The Coalition
Patients Not PBMs is a coalition of Massachusetts organizations that has formed to raise awareness around how pharmacy benefit managers (PBMs), or "middlemen," are putting profits before consumers' healthcare. The coalition’s focus is to educate consumers about PBMs, and to advocate for policy actions in Massachusetts that will prevent PBMs from continuing to drive up the price of prescription drugs by taking savings away that should be passed along to consumers.
PBMs are a major driver behind the high cost of prescription drugs. Acting as middlemen, PBMs use their consolidated market power to steer patients toward affiliated or preferred retail pharmacies. Over the past decade, PBMs have implemented narrow networks that incentivize or require patients to fill prescriptions at specific pharmacies that are either affiliated with the PBM or that agree to accept lower reimbursement rebates as a condition of network participation.

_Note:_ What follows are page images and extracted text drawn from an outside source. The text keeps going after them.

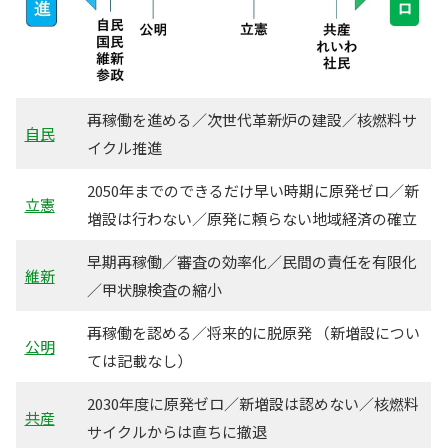
再稼働を進める／次世代革新炉の建設／核燃料サ
自民
イクル推進
2050年までのできるだけ早い時期に原発ゼロ／新
立憲
増設は行わない／原発に頼らない地域経済の確立
早期再稼働／審査の効率化／民間の責任を有限化
維新
／甲状腺検査の縮小
再稼働を認める／将来的に脱原発 （新増設につい
公明
ては記載なし）
2030年度に原発ゼロ／新増設は認めない／核燃料
共産
サイクルからは直ちに撤退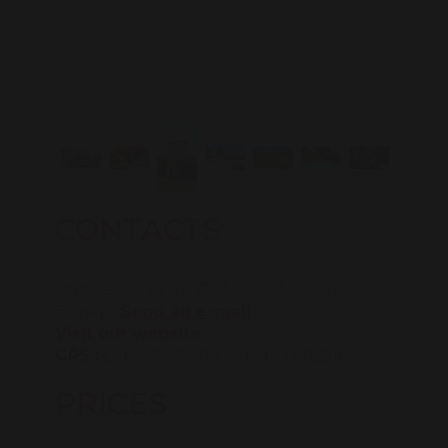
CONTACTS
Phone : 05 63 40 17 25 - 06 35 97 16 99
E-mail :
Send an e-mail
Visit our website
GPS :
Lat.: 43.967308 - Lng. : 1.802916
PRICES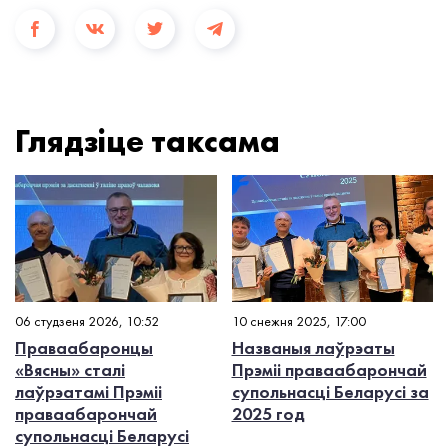
Глядзiце таксама
06 студзеня 2026, 10:52
10 снежня 2025, 17:00
Праваабаронцы
Названыя лаўрэаты
«Вясны» сталі
Прэміі праваабарончай
лаўрэатамі Прэміі
супольнасці Беларусі за
праваабарончай
2025 год
супольнасці Беларусі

Unfortunately, this does not mean the cost of patients’ prescriptions are lower at the preferred pharmacy; in some cases, the cash price at competing pharmacies is significantly lower than the insured price at preferred pharmacies.
Five of the six biggest PBMs are part of large, vertically integrated organizations. There is significant ownership overlap between PBMs, health insurers, specialty and mail-order pharmacies and provider organizations. Today’s “big three” PBMs – Express Scripts, CVS Caremark, and OptumRx — control over 80 percent of the market, covering roughly 180 million prescription drug customers, and are grabbing tens of billions of dollars in rebates and discounts on medicines that should be passed on to consumers.